BEGIN DATA FOR REVIEW

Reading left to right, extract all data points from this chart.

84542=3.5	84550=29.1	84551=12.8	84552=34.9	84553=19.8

END DATA FOR REVIEW
BEGIN DATA FOR REVIEW

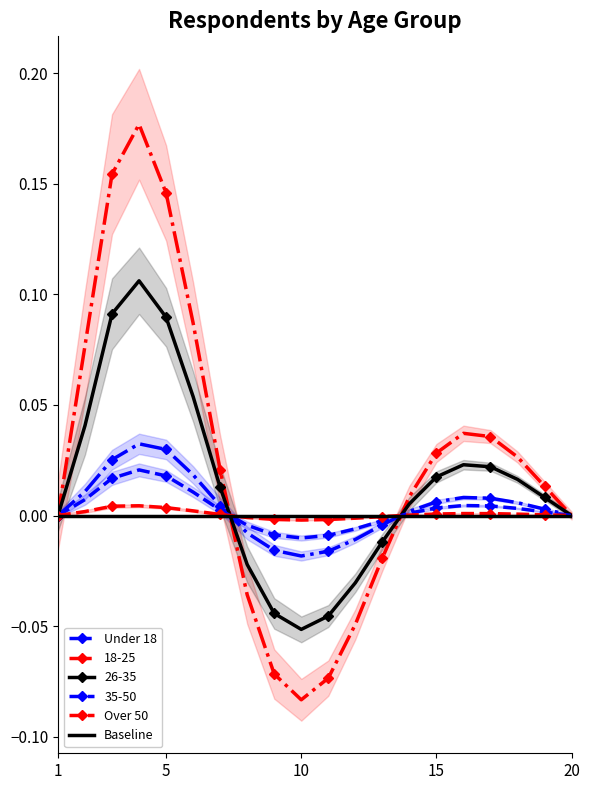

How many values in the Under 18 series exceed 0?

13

END DATA FOR REVIEW
BEGIN DATA FOR REVIEW

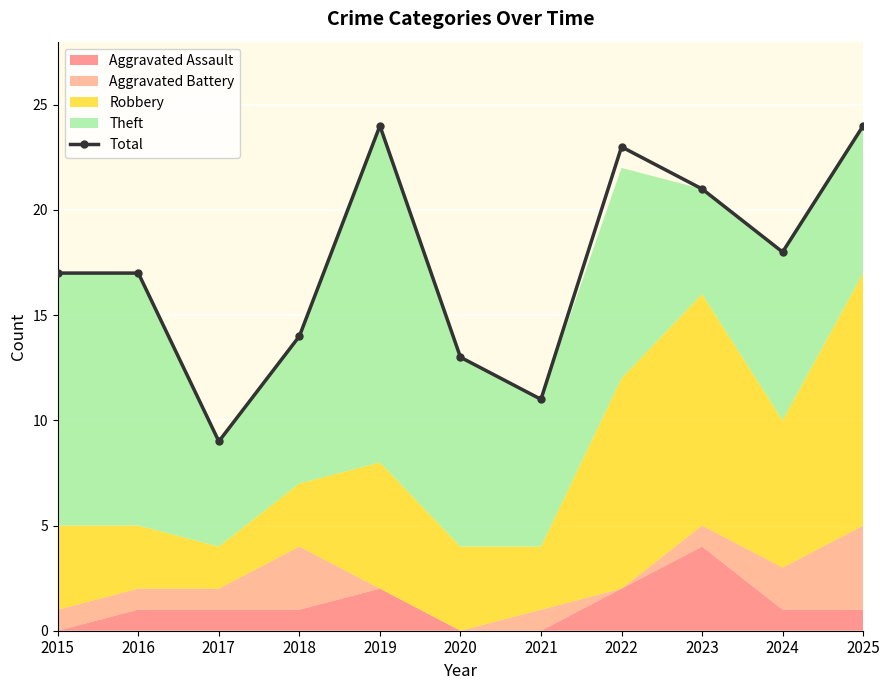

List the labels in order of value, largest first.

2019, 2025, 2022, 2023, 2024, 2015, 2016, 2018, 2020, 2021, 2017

END DATA FOR REVIEW

• **EXERCISE REQUIREMENTS**
Rewrite the lines from the one containing "List the labels" through the one containing "2019, 2025, 2022, 2023, 2024, 2015, 2016, 2018, 2020, 2021, 2017", inclusive, as a numbered list, leaving out blank lines.

• **TASK SOLUTION**
1. List the labels in order of value, largest first.
2. 2019, 2025, 2022, 2023, 2024, 2015, 2016, 2018, 2020, 2021, 2017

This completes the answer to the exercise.